For many marketers, that date isn't just a symbol, but a real hope of independence that goes beyond the traditional reliance on the upfront buying and selling dance.
Many reports suggest marketers' budgets are down 20%, and that many are firmly committed to spend more money during the broadcast year rather than the upfront, in the so-called scatter market.
They'll tell you this isn't about abandoning television and heading to distant digital video landscapes. They'll say it's about buying TV in a different way.
There is still plenty of TV time to buy -- even with the ever-increasing splintering of video viewing. The good news is, major TV marketers still want the scalable world of television that digital platforms don't have yet.
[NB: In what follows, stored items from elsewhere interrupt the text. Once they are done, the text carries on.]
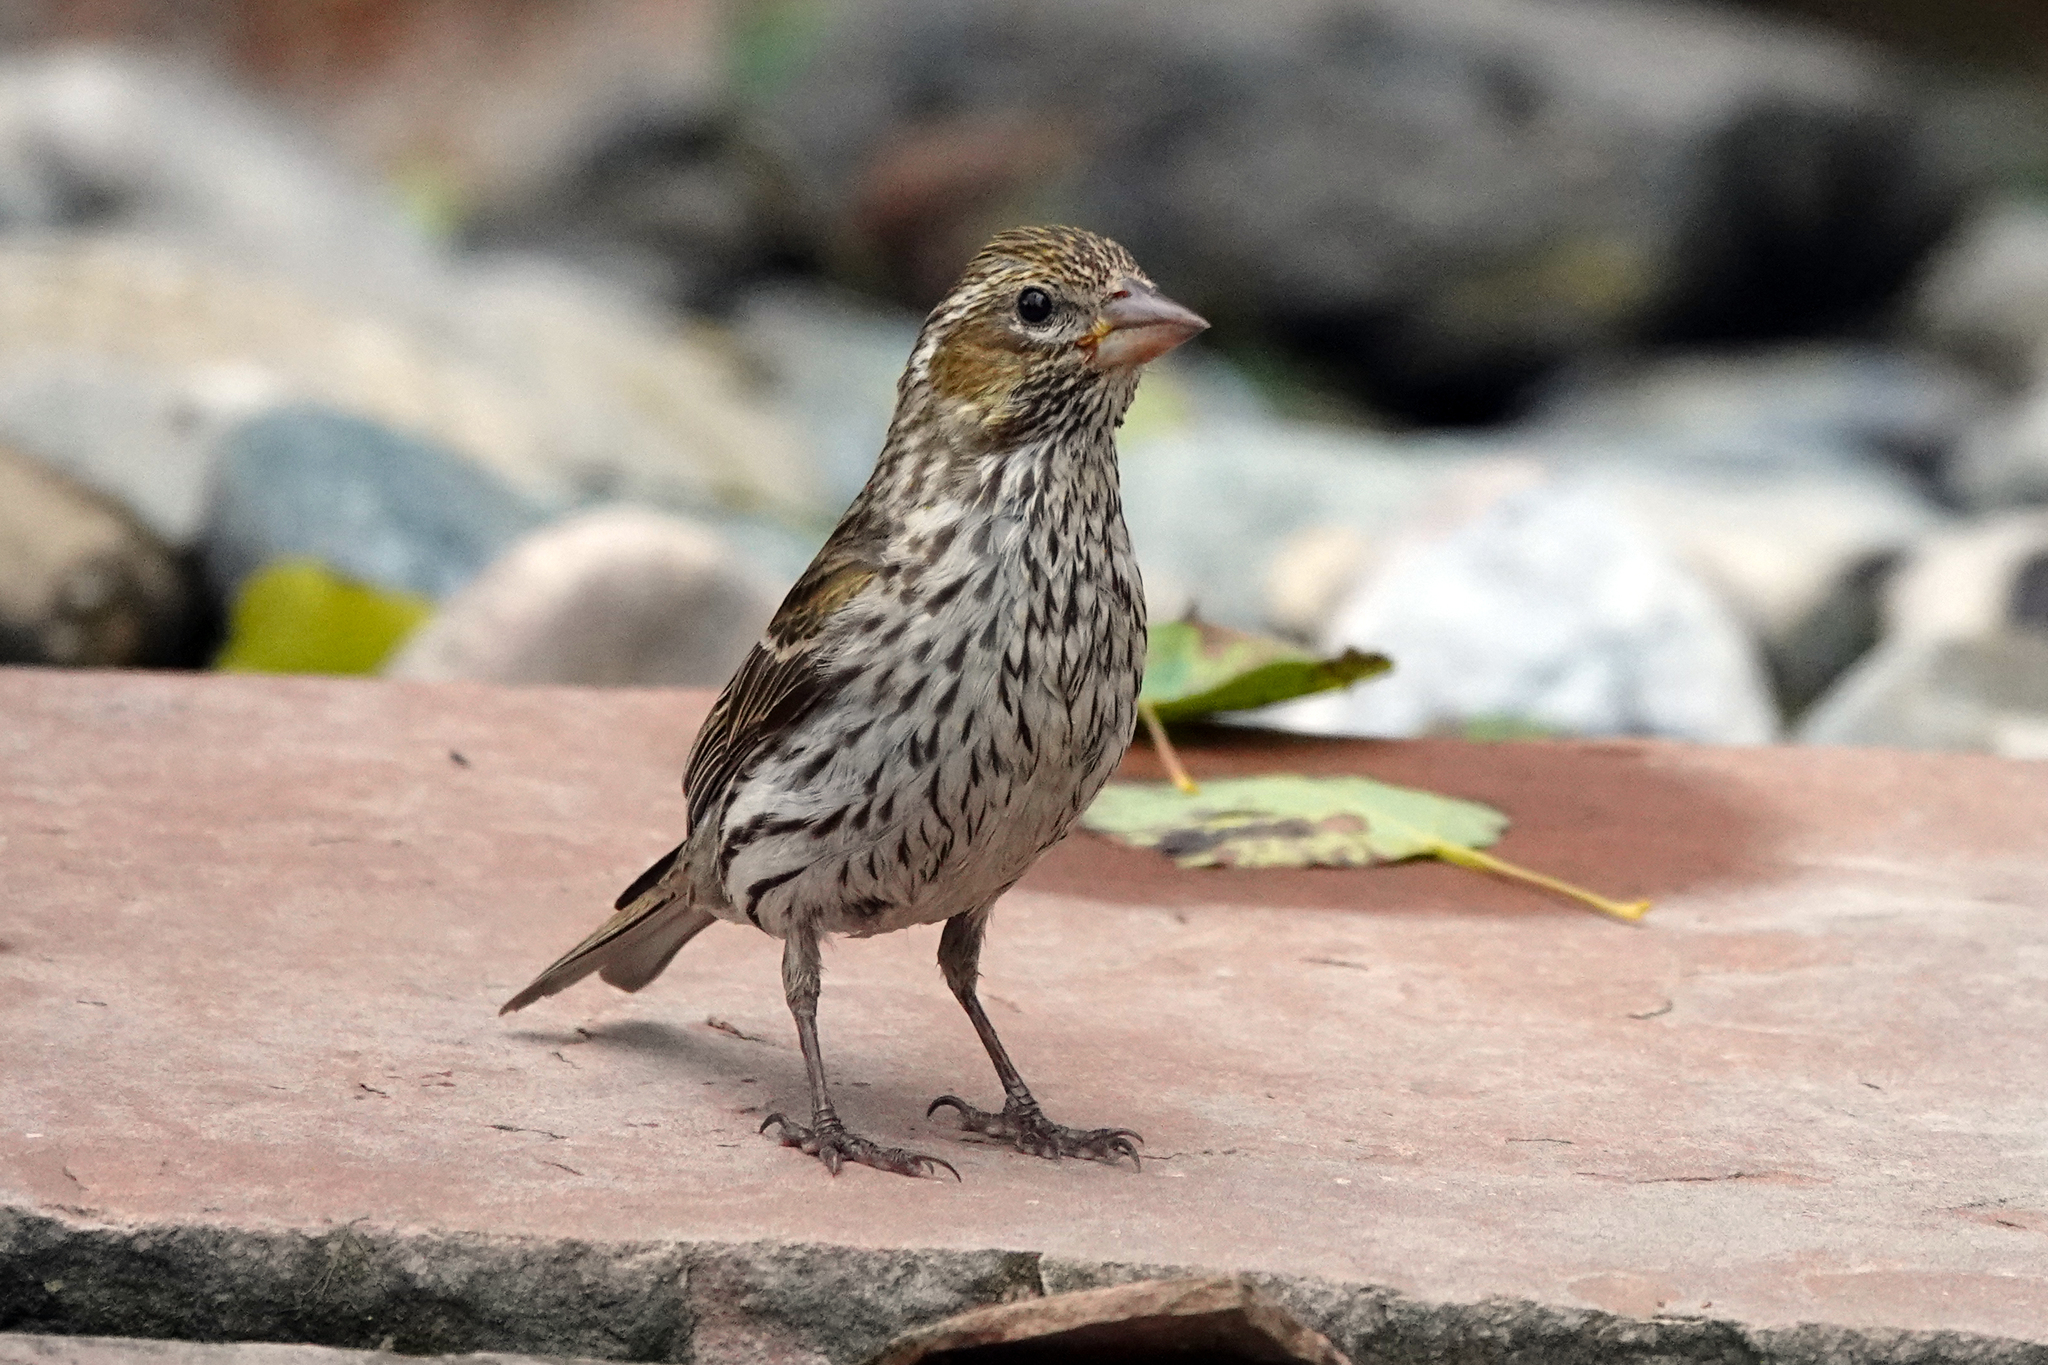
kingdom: Animalia
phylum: Chordata
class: Aves
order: Passeriformes
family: Fringillidae
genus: Haemorhous
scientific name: Haemorhous cassinii
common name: Cassin's finch
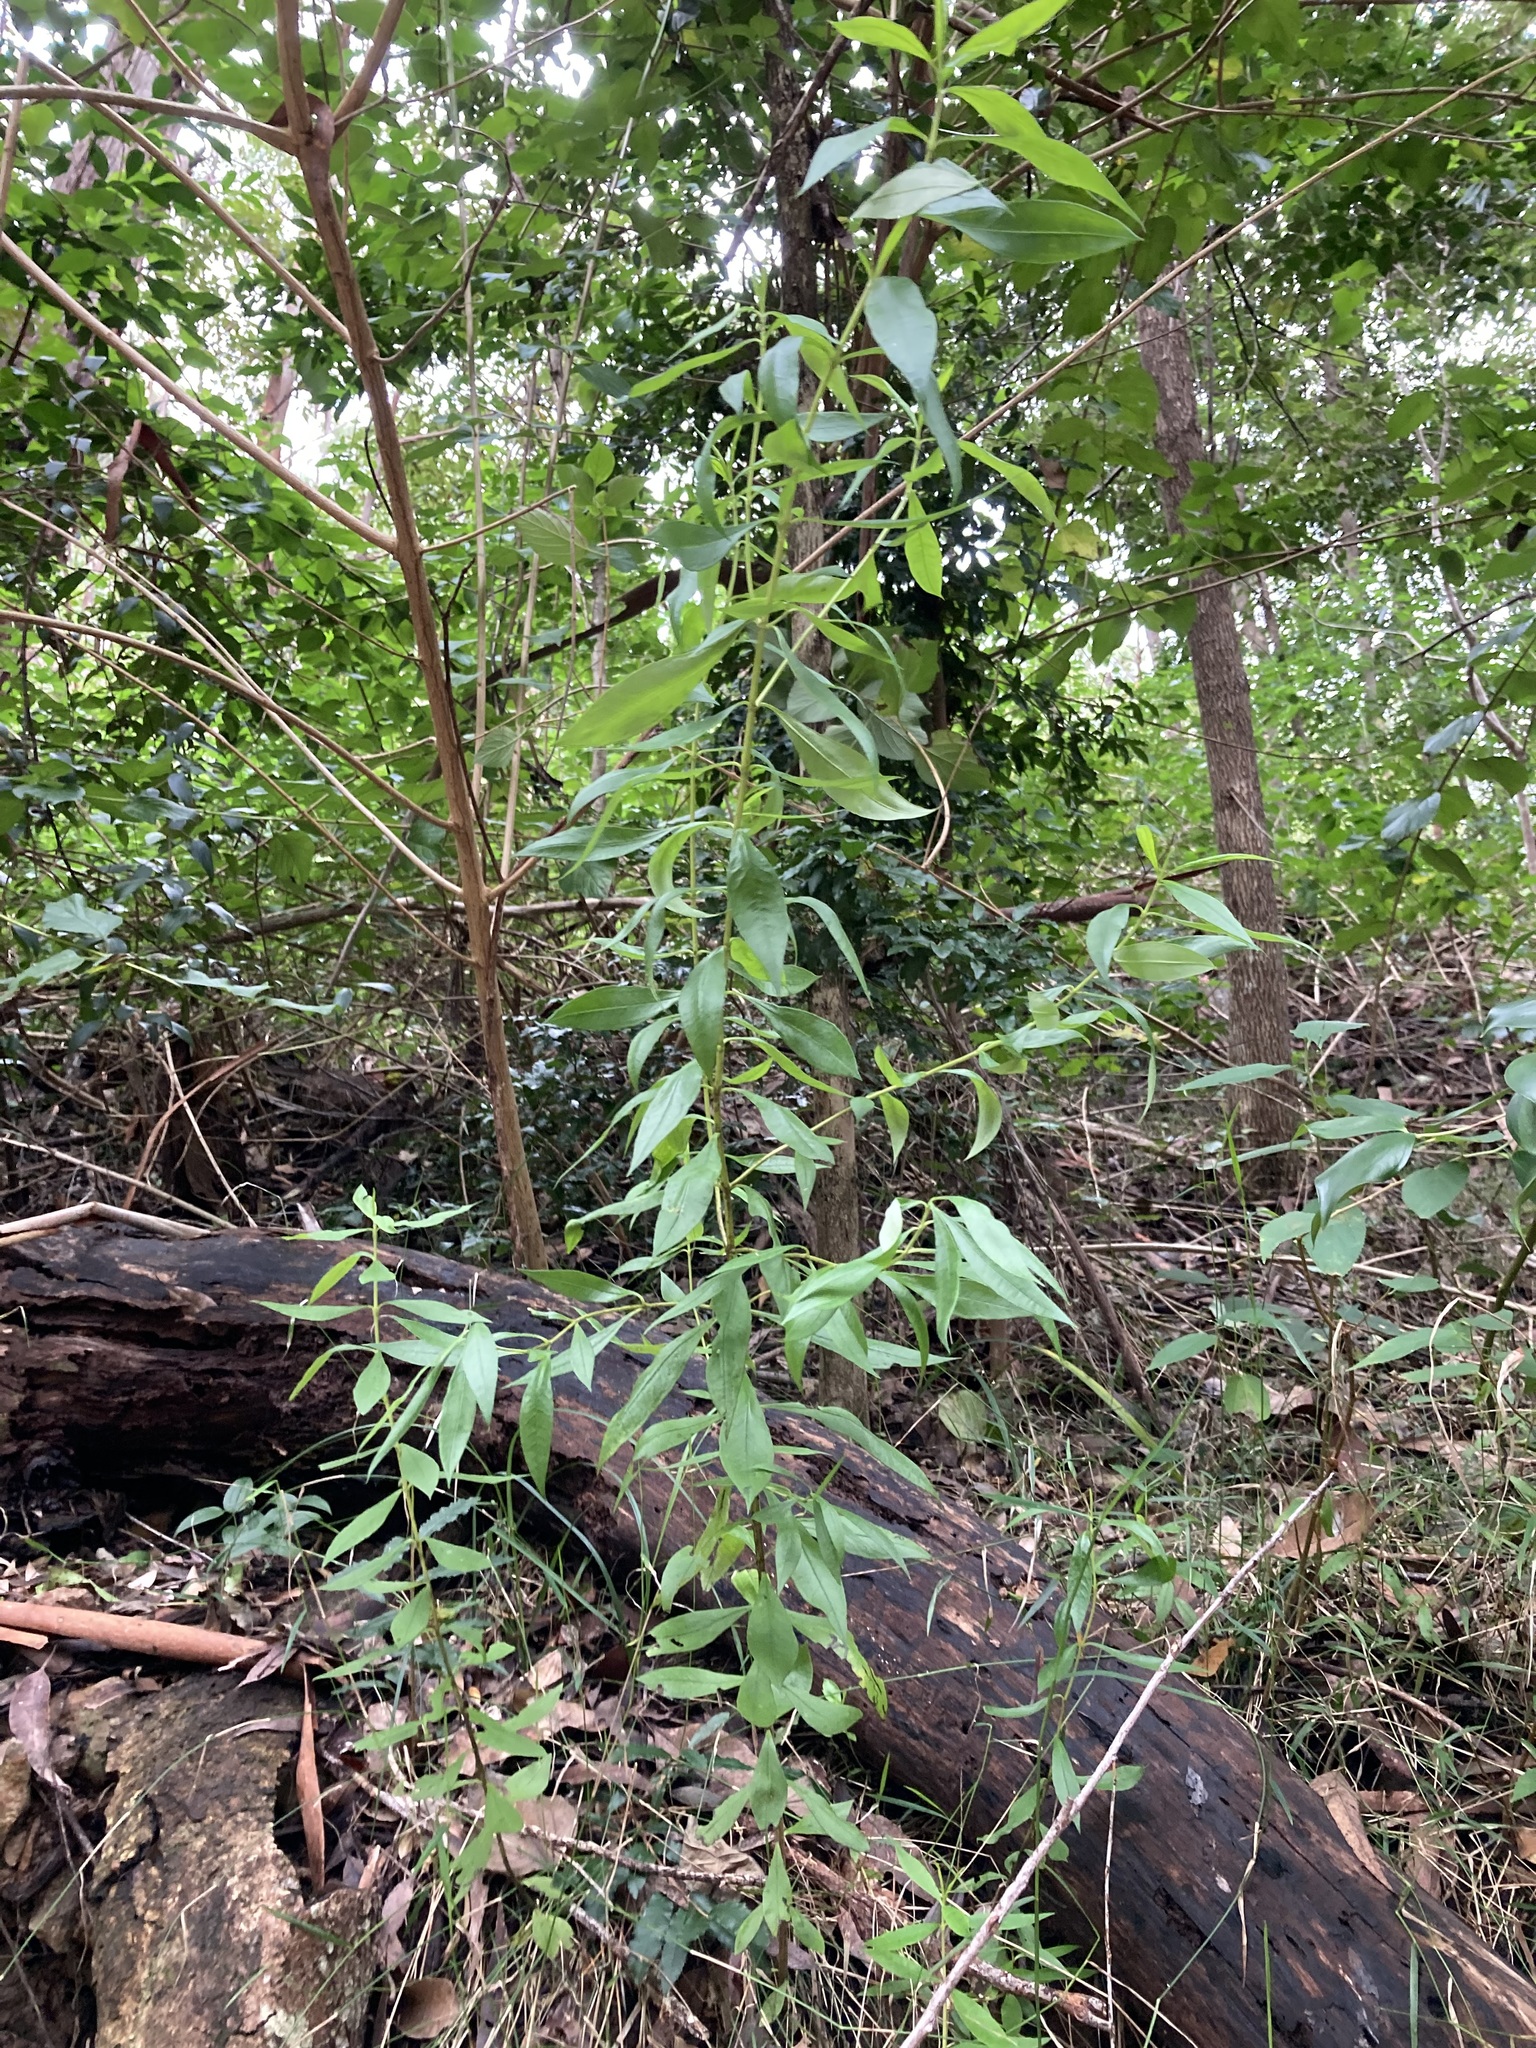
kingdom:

Looking at the emerging world of addressable advertising will tell you something more. If one worries about buying a network program this year in the hope of getting just seven million viewers, or buying a cable program with just one million viewers, look at what Starcom's Tracey Scheppach is considering for one of her clients. In one analyst report, she says advertisers have expressed interest in target groups as small as 8,000 homes
What kind of TV buy targets just 8,000 homes? A national TV buy? A local TV buy? Does it matter? A highly motivated, and yes, very targeted group would lure marketers to pay many times the current cost-per-thousand-viewers prices that are charged by network, cable, or syndication programmers.
In a world of thousands, millions of splinters -- rather than big pieces of two-by-fours --- mean there will be a lot more woodwork to do. For this upfront, everyone is looking for self-determination, chisels in hand.